6. Improve Your Finances
Many college students struggle with personal finances because it’s the first time they’re paying bills and taking out loans. Use your final academic years to hone your financial habits, which is a critical aspect of taking care of yourself. Consider starting great strategies early, such as:
- Saving more
- Spending less
- Building credit by paying your bills on time
You can also figure out a monthly budget and avoid credit card debt so you don’t carry financial burdens across the graduation stage.
7. Establish a Support System
The stress that comes with full-time classes, jobs and internships is inevitable, so establish a support system with your family and friends. Make sure you know who to call when you need to vent or relieve anxiety with a casual conversation. If you don’t have close relationships like that, join campus organizations and clubs to meet new people outside of class.

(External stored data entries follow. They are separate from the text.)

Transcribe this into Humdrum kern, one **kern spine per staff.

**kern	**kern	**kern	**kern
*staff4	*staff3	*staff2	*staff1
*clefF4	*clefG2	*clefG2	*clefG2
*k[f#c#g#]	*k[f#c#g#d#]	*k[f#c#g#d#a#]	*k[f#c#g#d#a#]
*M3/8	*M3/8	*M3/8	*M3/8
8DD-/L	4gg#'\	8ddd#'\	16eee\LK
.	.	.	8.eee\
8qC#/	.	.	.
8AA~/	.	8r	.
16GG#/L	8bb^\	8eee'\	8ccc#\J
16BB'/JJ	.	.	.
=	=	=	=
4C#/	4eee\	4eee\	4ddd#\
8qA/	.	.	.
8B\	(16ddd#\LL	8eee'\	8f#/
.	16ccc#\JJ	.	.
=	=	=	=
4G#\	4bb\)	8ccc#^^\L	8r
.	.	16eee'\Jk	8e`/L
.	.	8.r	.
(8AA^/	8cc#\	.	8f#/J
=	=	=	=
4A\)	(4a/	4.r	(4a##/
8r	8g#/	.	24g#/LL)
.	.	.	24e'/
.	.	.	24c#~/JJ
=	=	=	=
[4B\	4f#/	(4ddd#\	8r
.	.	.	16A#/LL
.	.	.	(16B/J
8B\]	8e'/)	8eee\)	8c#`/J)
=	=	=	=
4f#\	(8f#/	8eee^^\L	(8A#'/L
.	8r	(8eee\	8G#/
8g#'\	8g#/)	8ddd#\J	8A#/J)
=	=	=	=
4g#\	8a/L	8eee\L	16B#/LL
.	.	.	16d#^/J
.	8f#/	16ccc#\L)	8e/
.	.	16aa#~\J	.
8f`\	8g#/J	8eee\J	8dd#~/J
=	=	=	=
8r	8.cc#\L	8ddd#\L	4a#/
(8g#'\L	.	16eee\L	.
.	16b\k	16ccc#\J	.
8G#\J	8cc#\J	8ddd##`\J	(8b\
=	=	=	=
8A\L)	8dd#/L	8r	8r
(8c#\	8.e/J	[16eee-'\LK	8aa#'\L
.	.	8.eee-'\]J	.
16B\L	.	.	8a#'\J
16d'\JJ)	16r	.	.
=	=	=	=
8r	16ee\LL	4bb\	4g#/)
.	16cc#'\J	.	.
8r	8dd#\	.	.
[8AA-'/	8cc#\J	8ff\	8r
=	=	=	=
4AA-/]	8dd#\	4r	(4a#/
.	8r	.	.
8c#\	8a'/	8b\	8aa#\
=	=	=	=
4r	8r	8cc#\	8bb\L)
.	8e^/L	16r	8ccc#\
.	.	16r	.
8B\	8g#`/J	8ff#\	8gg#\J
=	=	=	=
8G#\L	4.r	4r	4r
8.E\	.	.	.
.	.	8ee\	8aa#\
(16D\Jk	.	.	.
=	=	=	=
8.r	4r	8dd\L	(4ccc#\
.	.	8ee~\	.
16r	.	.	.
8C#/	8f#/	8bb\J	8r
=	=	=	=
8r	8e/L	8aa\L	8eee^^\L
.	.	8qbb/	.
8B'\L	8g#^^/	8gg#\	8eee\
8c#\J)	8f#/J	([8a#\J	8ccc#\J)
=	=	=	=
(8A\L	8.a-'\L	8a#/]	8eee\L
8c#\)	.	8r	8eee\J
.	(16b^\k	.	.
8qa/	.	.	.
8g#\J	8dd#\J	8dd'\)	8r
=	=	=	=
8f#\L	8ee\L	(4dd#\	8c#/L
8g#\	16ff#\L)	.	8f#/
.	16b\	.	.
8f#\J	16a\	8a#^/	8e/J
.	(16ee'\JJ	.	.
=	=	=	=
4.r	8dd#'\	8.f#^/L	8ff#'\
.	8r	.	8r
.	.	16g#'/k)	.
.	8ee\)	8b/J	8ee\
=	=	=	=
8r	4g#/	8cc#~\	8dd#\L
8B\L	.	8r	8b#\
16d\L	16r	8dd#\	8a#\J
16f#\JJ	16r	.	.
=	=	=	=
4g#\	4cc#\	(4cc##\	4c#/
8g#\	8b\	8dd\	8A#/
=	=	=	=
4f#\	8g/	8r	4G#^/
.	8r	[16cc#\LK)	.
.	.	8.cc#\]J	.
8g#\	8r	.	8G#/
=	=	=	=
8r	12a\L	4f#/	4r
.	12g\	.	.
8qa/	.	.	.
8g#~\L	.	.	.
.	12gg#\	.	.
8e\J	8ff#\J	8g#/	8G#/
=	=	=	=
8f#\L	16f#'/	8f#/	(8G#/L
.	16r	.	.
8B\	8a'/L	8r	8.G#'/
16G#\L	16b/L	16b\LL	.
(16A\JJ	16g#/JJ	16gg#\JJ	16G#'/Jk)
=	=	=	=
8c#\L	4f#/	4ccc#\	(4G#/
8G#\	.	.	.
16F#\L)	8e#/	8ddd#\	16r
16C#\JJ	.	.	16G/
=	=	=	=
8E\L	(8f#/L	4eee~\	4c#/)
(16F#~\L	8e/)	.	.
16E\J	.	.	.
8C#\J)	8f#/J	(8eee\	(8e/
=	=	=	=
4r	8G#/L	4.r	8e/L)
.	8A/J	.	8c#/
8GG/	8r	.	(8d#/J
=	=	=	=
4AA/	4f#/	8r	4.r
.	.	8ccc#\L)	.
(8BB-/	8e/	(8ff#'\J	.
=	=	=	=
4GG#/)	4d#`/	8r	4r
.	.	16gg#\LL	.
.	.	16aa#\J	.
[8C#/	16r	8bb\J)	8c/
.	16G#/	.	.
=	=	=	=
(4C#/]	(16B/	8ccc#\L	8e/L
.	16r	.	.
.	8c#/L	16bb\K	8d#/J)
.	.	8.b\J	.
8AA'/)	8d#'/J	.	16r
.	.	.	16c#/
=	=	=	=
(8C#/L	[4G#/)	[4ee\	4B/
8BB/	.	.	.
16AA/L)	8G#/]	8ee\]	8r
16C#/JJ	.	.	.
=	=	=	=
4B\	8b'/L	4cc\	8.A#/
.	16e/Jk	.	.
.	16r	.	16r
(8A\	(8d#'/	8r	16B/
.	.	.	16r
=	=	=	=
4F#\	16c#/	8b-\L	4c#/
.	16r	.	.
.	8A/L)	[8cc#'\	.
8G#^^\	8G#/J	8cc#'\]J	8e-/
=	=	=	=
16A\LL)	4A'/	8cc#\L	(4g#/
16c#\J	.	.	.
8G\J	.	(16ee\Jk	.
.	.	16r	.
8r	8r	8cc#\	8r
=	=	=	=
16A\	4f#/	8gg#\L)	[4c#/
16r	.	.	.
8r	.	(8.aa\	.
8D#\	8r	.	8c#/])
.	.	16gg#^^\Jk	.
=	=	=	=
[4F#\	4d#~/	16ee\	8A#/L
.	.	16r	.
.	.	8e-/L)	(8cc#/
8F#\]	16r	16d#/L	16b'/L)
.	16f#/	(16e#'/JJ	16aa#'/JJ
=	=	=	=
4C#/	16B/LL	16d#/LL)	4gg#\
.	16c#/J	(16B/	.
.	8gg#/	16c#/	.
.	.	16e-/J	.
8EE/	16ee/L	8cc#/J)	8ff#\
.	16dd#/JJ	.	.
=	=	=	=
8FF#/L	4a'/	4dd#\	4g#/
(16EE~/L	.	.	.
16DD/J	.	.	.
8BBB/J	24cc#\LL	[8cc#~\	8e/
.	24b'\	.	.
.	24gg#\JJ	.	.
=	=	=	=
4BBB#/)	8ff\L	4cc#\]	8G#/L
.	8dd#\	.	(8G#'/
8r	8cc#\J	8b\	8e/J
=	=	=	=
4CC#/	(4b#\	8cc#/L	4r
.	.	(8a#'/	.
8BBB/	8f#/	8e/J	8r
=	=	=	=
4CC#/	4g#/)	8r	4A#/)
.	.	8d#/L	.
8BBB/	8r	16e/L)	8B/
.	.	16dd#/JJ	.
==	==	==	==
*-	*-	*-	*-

8. Discover Relaxation Techniques
Sometimes you won’t be able to call a friend or family member because they’re busy. When you’re anxious and alone, try simple relaxation techniques to tune into self-care in college. Turn off your notifications and set your schoolwork aside. When you’ve settled into your chair or bed, practice meditative breathing and thoughts to calm your heart and mind.
Depending on what works for you, you might also brew calming tea, listen to relaxing music or stretch with an at-home yoga routine.
9. Make Time for Self-Care
You may discover self-care in college because it’s a time to learn coping strategies for rigorous coursework or schedules. It’s a flexible concept that will help you balance your work-life requirements even as they get more challenging every year.
Self-care in college can be anything that helps you relax and rejuvenate. Check in with yourself regularly to evaluate your physical and mental states. You may need more exercise, healthy food or stress-relief activities. Self-care can also include activities like slowed breathing, studying outside in the sunshine for vitamin D, taking the time to enjoy a good book, or engaging your senses with a hot shower. Implement your favorite self-care techniques regularly so you have more energy and patience to get good grades and graduate on time.
10. Beat Your Procrastination
Whether it’s due to stress, lack of sleep or a lack of interest in a class you’re taking, many college students deal with procrastination. You may put off your study sessions or even meals if they stress you out or you don’t have motivation. Every student can beat their procrastination struggles with a few easy tips.
Break down why you don’t want to do something. Figure out how to separate that task into multiple steps so it’s easier to conquer. Most importantly, keep in mind that you don’t need to make something perfect. Meet the assignment’s rubric requirements and learn from the process as you go. It also helps to set aside specific blocks of time to work on specific tasks, find a designated study or work space and minimize any distractions while you work.
Take Note of How to Take Care of Yourself in College
As you learn to take care of yourself in college, observe what works for you and what doesn’t. Reflect on your progress to refine your strategies in the future. Whether you rethink your finances, learn self-care habits or prioritize your nutrition, you can succeed in college without sacrificing your health and wellness.